▶ _SET EXERCISE A_
Reproduce word for word all the records that come after the forum text, leaving out the pictures.

European Superleague: what do you think

Discussion in 'UEFA and Europe' started by Goforthekill, Nov 12, 2012.

  1. barroldinho

    barroldinho Member+

    Man Utd and LA Galaxy
    England
    Aug 13, 2007
    US/UK dual citizen in HB, CA
    Club:
    Manchester United FC
    Nat'l Team:
    England
    You're the one talking about never watching the Premier League again if you're club isn't allowed to be handed inexhaustible wealth to win titles and would prefer to see the marginalisation of the domestic leagues if it means your club can win trophies.

    I've said - repeatedly - that I don't agree with the way the sport is organised in Europe right now and that I oppose a Super League because of what it means for the future of the game.

    You've ignored that over and over again and refused to actually debate any point.

    Yes, I've tried to convince you that your arguments are wrong but rather than offer a decent counter argument, you've just responded with a bunch of shite about Man United, when Tottenham would have taken the same path as that club given half the chance and from what you've posted, I'd wager it would be with your blessing.

    And FYI, I've never taken abuse for my "attitude". Most of the abuse I've taken has been from complete strangers for doing nothing more than wearing a United shirt. In fact, most of it occurred in the mid-nineties when we'd only recently started being successful in the league again and I naively thought that jovially pointing out to ABU wankrs that "it's alright mate, I've always supported them" would be an accepted position.

    So I don't think we've anymore to discuss with each other. I don't oppose your stance, I just think your solutions are crap and I'm suspicious about what your motives really are. That's all there is to it.
     
  2. goliath74

    goliath74 Member

    May 24, 2006
    Hollywood, FL, United States
    Club:
    FC Dynamo Kyiv
    Nat'l Team:
    Ukraine
    Things are clearly changing. There is now the Big Four in Ukraine. In the SPL the top two are almost always unchallenged. The top Two in Ukraine have now been challenged for several years and actually split up the last year.

    Just three years ago Dacia beat them for the title.
     
  3. COYS

    COYS Member

    Jul 29, 2008
    London
    Club:
    Tottenham Hotspur FC
    Nat'l Team:
    England
    I

    What do you expect me to say?!

    Because Tottenham do something, or probably would have done something then should it automatically get my blessing? Where's the logic in that?!?!

▶ _SET EXERCISE B_
Rewrite the stretch of the forum text from "What do you expect" through "logic in that?!?!", changing "Tottenham" to "Arsenal".

▶ _DATA EXTRACT_
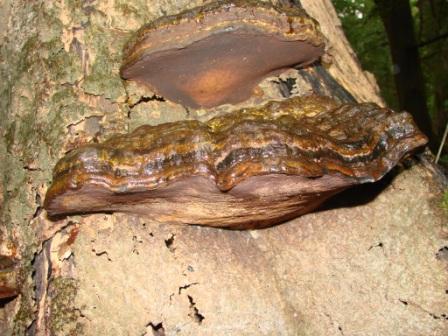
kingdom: Fungi
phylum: Basidiomycota
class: Agaricomycetes
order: Polyporales
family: Polyporaceae
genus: Ganoderma
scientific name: Ganoderma pfeifferi
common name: kobberrød lakporesvamp
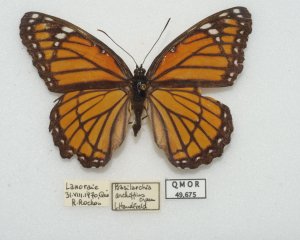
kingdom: Animalia
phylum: Arthropoda
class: Insecta
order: Lepidoptera
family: Nymphalidae
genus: Limenitis
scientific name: Limenitis archippus
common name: Viceroy
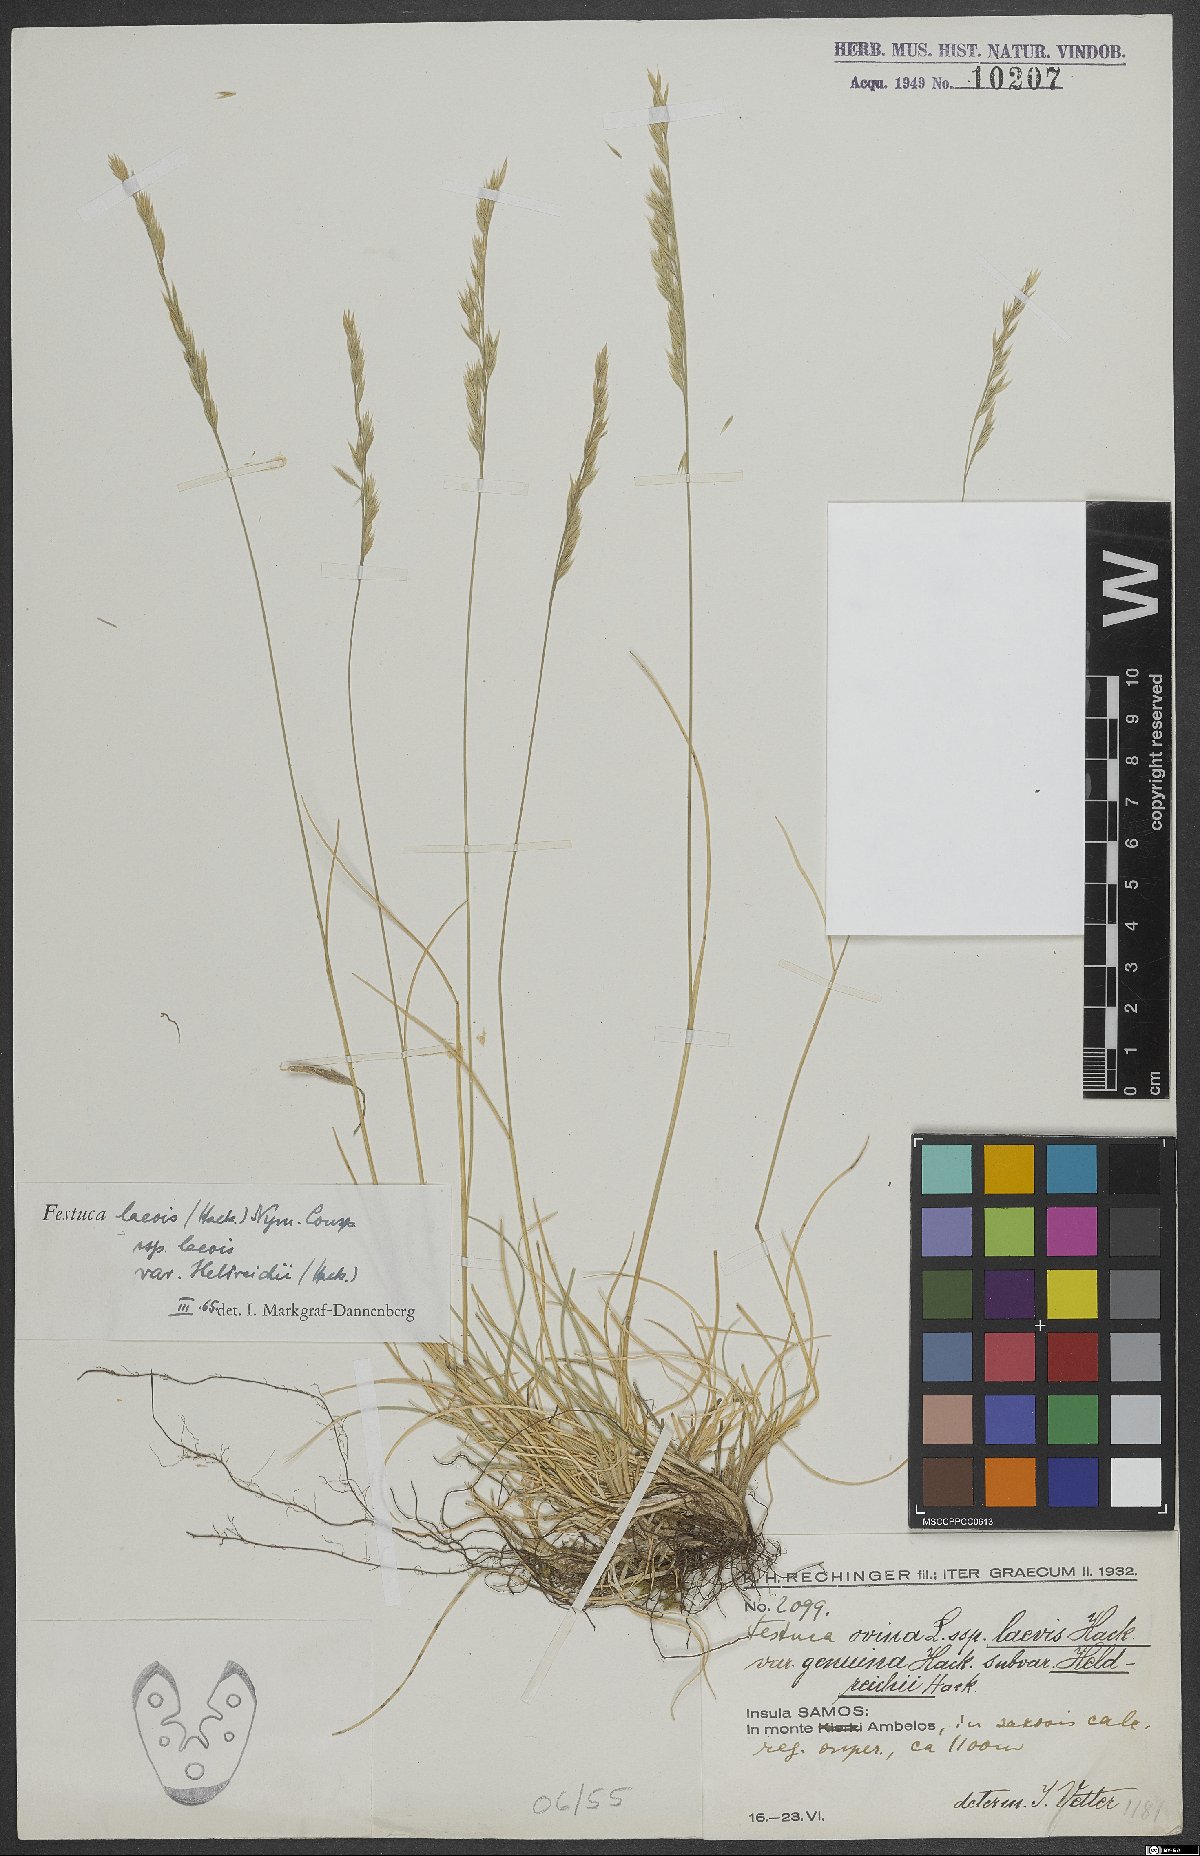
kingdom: Plantae
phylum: Tracheophyta
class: Liliopsida
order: Poales
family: Poaceae
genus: Festuca
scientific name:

▶ _WRITTEN SOLUTION A_
kingdom: Fungi
phylum: Basidiomycota
class: Agaricomycetes
order: Polyporales
family: Polyporaceae
genus: Ganoderma
scientific name: Ganoderma pfeifferi
common name: kobberrød lakporesvamp
kingdom: Animalia
phylum: Arthropoda
class: Insecta
order: Lepidoptera
family: Nymphalidae
genus: Limenitis
scientific name: Limenitis archippus
common name: Viceroy
kingdom: Plantae
phylum: Tracheophyta
class: Liliopsida
order: Poales
family: Poaceae
genus: Festuca
scientific name:

▶ _WRITTEN SOLUTION B_
What do you expect me to say?!

    Because Arsenal do something, or probably would have done something then should it automatically get my blessing? Where's the logic in that?!?!